_Written request_
Reproduce the listing below with every "pose" changed to "camera" and everything else unchanged. Omit the pictures.
%%
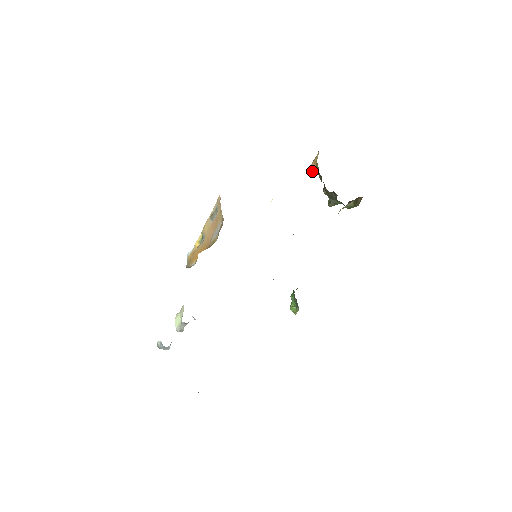
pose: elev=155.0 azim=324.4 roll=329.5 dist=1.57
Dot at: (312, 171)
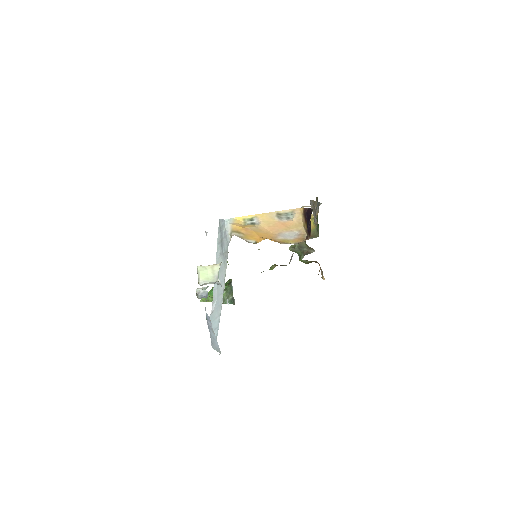
Dot at: occluded
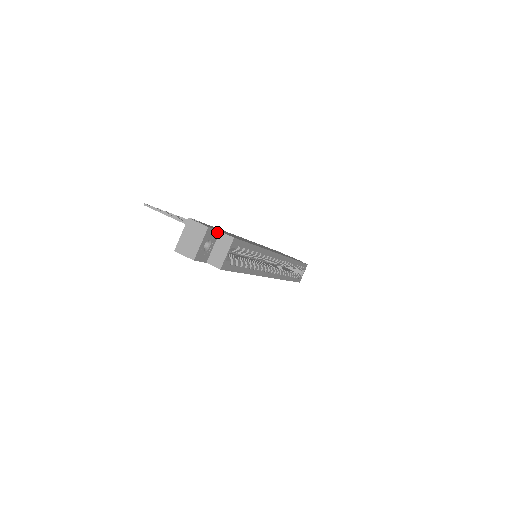
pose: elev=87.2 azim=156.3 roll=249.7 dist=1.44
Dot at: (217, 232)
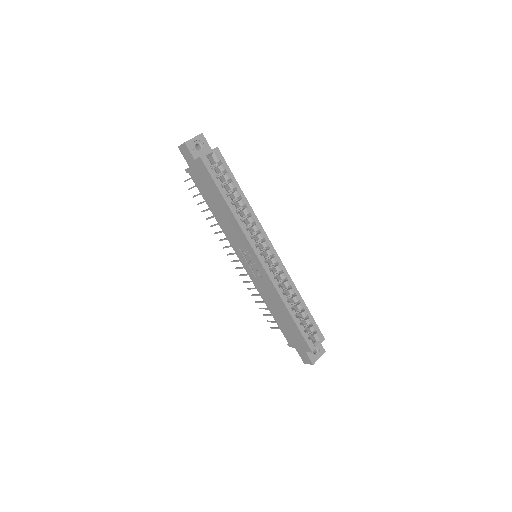
Dot at: (209, 148)
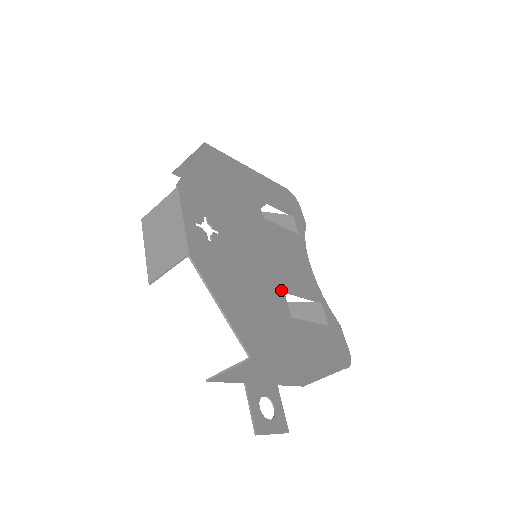
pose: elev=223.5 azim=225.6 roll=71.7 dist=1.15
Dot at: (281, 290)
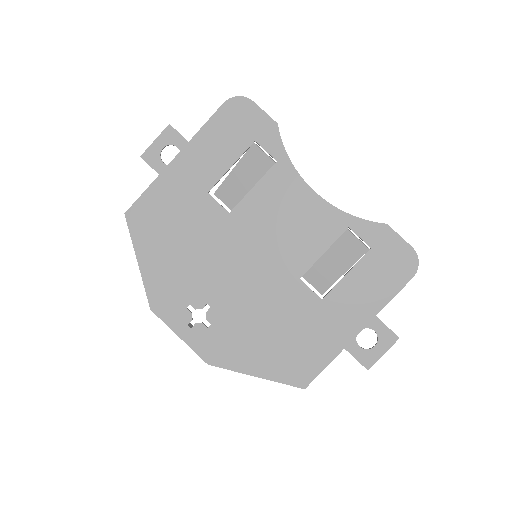
Dot at: (296, 282)
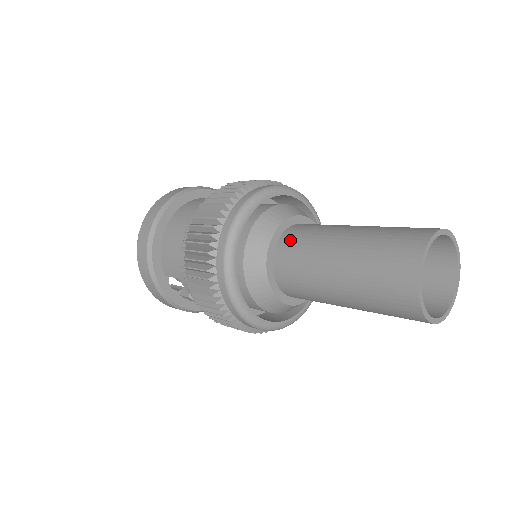
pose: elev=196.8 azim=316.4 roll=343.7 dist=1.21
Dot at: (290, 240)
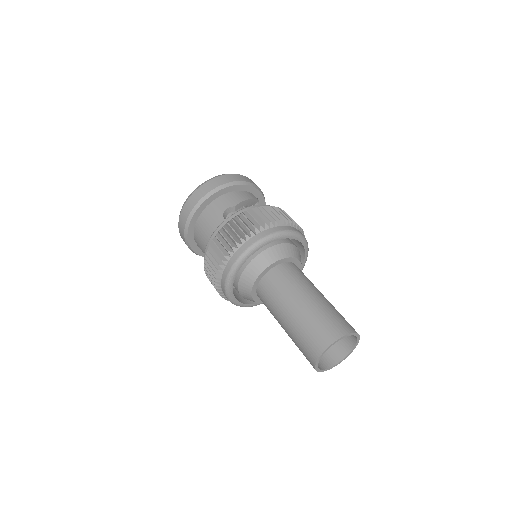
Dot at: (270, 281)
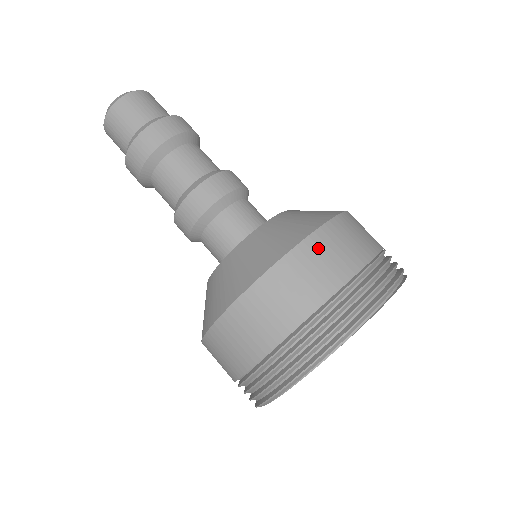
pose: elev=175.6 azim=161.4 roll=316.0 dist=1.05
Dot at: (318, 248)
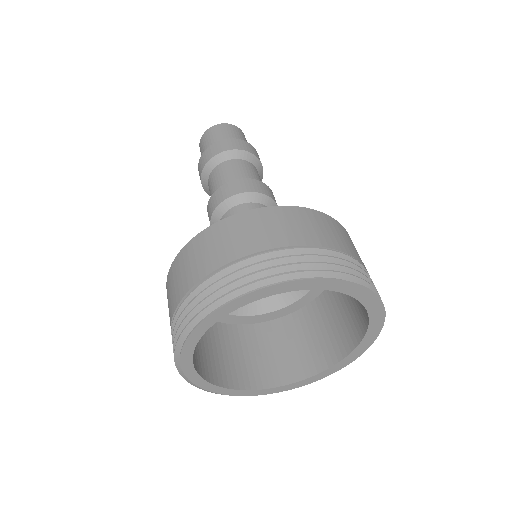
Dot at: (234, 226)
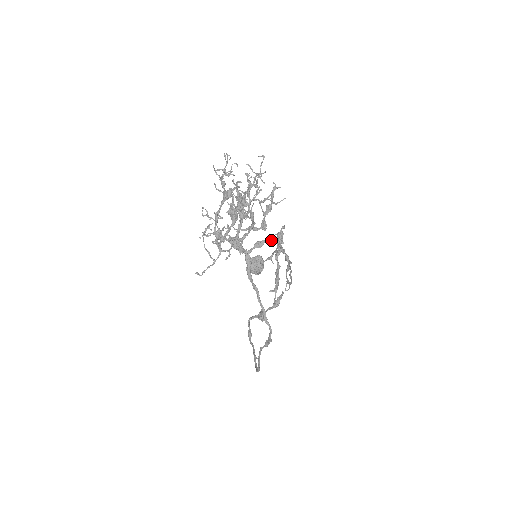
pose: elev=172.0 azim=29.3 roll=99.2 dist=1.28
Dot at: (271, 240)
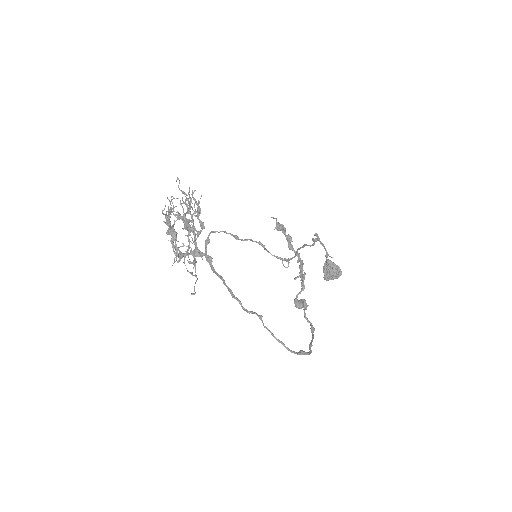
Dot at: (211, 232)
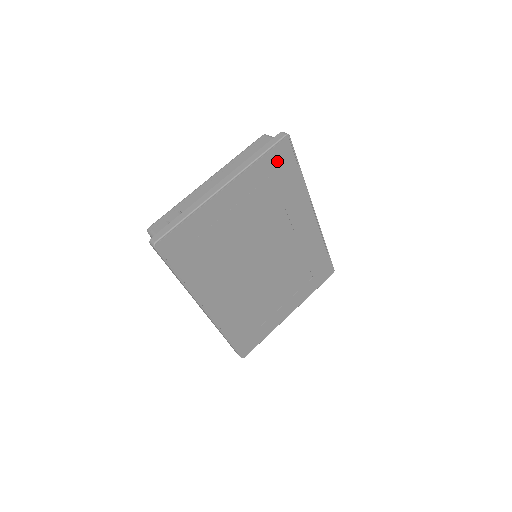
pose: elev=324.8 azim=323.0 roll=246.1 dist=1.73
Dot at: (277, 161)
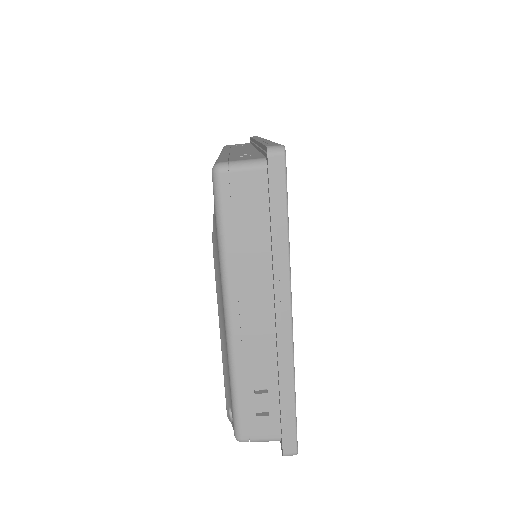
Dot at: occluded
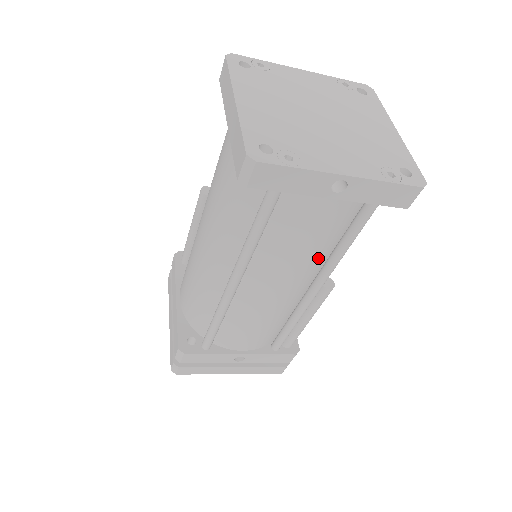
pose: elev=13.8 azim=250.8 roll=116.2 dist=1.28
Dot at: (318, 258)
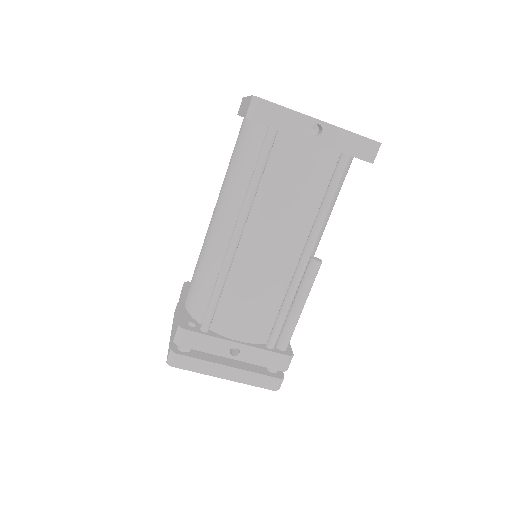
Dot at: (306, 218)
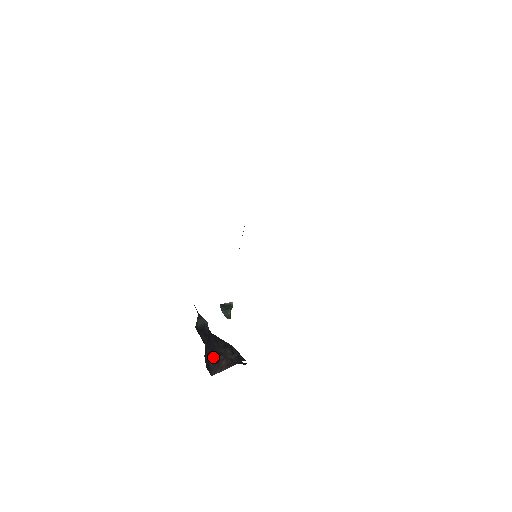
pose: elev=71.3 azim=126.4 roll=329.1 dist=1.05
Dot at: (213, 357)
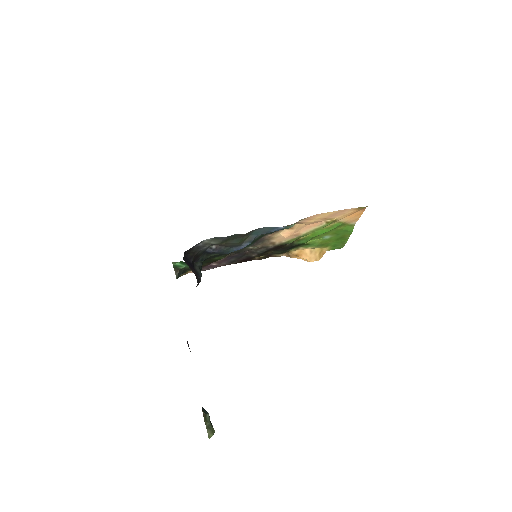
Dot at: (191, 266)
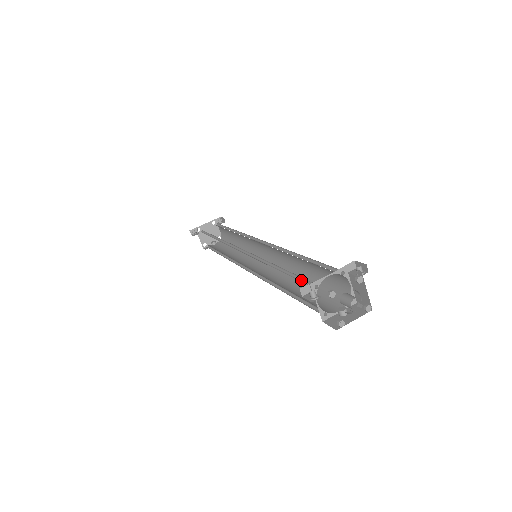
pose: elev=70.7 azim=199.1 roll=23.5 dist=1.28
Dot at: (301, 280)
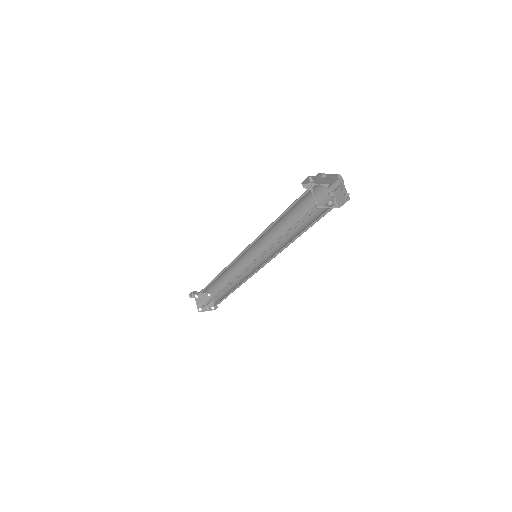
Dot at: occluded
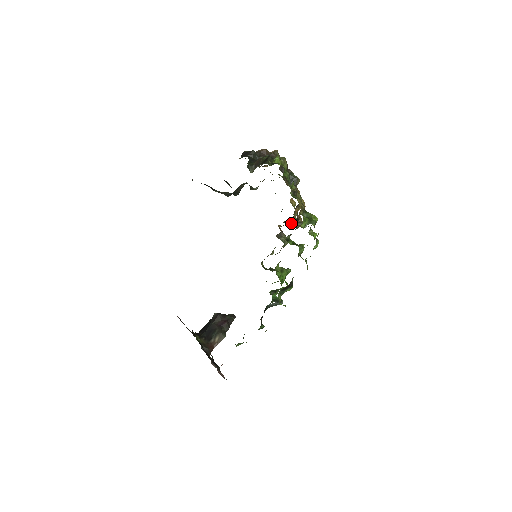
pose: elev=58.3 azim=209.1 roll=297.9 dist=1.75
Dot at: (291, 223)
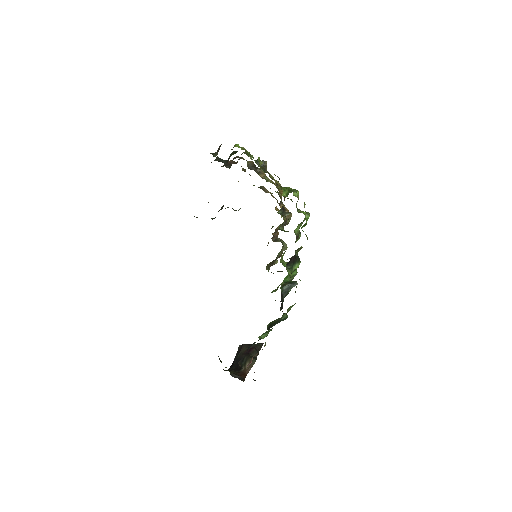
Dot at: occluded
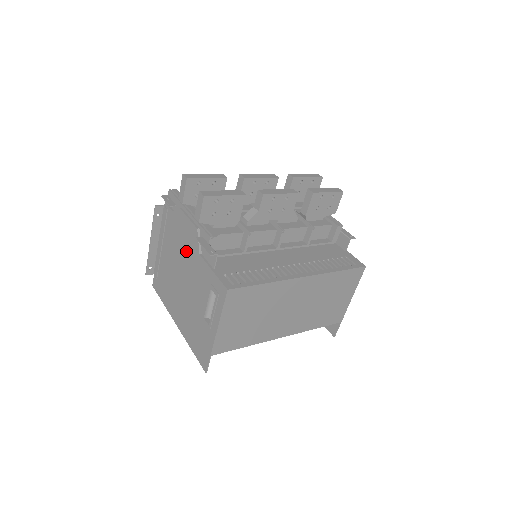
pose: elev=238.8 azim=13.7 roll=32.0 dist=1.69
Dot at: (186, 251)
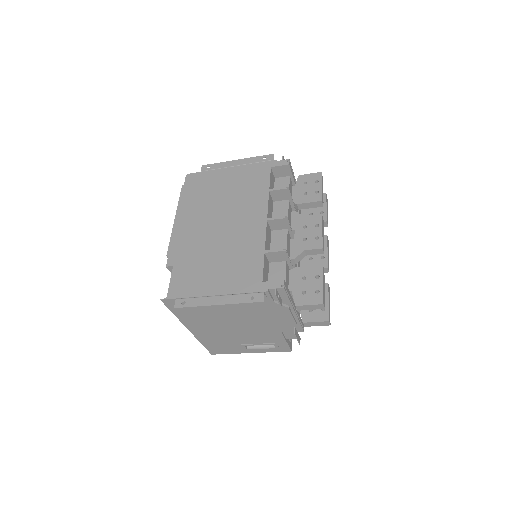
Dot at: (264, 323)
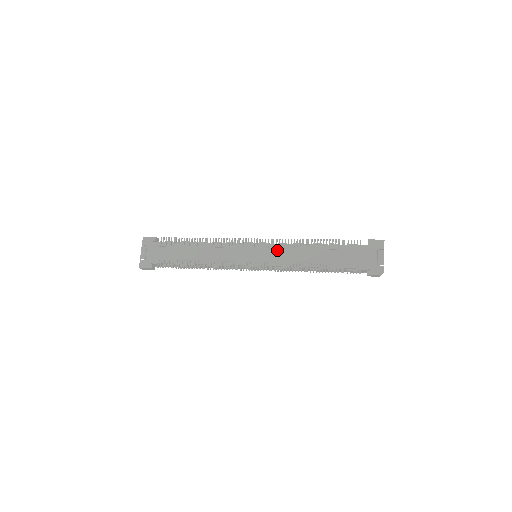
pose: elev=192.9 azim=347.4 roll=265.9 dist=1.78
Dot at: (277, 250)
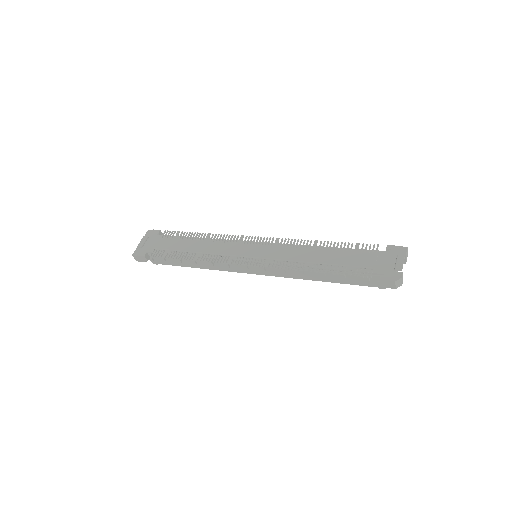
Dot at: (280, 248)
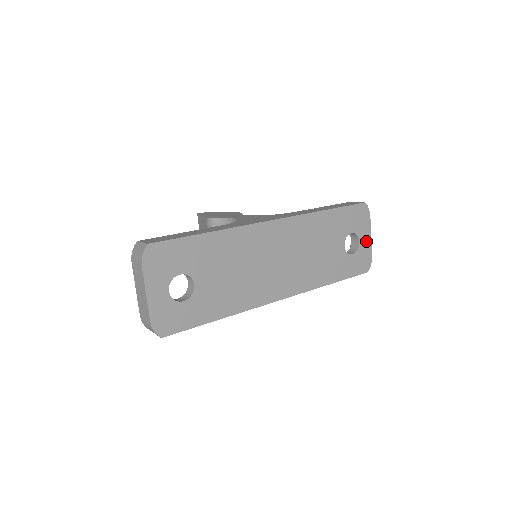
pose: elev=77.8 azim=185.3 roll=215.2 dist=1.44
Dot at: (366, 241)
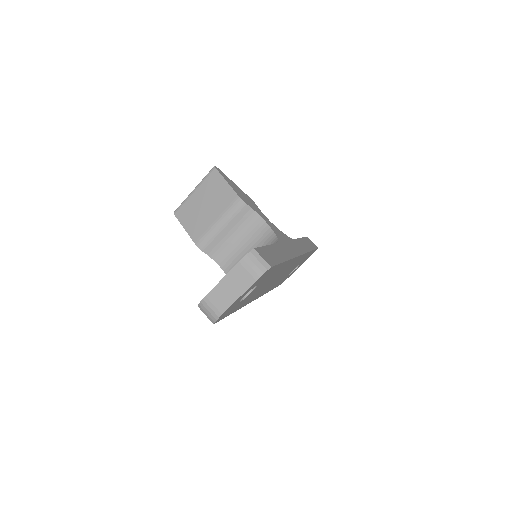
Dot at: (297, 268)
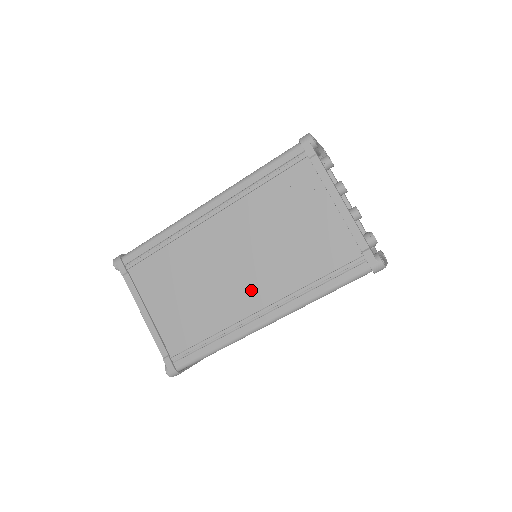
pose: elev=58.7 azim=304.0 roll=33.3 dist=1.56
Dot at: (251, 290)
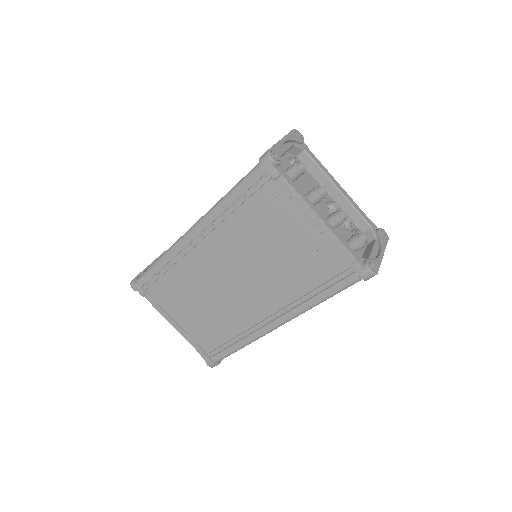
Dot at: (256, 301)
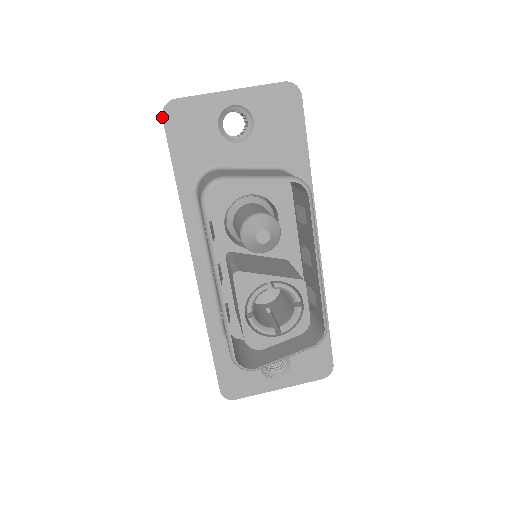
%%
_Task answer_
camera: elev=155.0 azim=324.4 roll=329.5 dist=1.57
Dot at: (312, 171)
Dot at: occluded
camera: elev=87.2 azim=156.3 roll=249.7 dist=1.44
Dot at: (217, 232)
Dot at: (209, 148)
camera: elev=223.5 azim=225.6 roll=71.7 dist=1.15
Dot at: (281, 290)
Dot at: (296, 282)
camera: elev=196.8 azim=316.4 roll=343.7 dist=1.21
Dot at: (290, 240)
Dot at: (270, 281)
camera: elev=175.6 azim=161.4 roll=316.0 dist=1.05
Dot at: (318, 248)
Dot at: (234, 226)
camera: elev=172.0 azim=29.3 roll=99.2 dist=1.28
Dot at: (271, 240)
Dot at: (211, 232)
camera: elev=324.8 azim=323.0 roll=246.1 dist=1.73
Dot at: (277, 161)
Dot at: occluded
camera: elev=13.8 azim=250.8 roll=116.2 dist=1.28
Dot at: (318, 258)
Dot at: (306, 218)
camera: elev=71.3 azim=126.4 roll=329.1 dist=1.05
Dot at: (213, 357)
Dot at: (191, 266)
camera: elev=70.7 azim=199.1 roll=23.5 dist=1.28
Dot at: (301, 280)
Dot at: occluded
camera: elev=58.3 azim=209.1 roll=297.9 dist=1.75
Dot at: (291, 223)
Dot at: occluded
camera: elev=238.8 azim=13.7 roll=32.0 dist=1.69
Dot at: (186, 251)
Dot at: (264, 323)
camera: elev=192.9 azim=347.4 roll=265.9 dist=1.78
Dot at: (277, 250)
Dot at: (280, 248)
camera: elev=77.8 azim=185.3 roll=215.2 dist=1.44
Dot at: (366, 241)
Dot at: (297, 268)
camera: elev=58.7 azim=304.0 roll=33.3 dist=1.56
Dot at: (251, 290)
Dot at: (256, 301)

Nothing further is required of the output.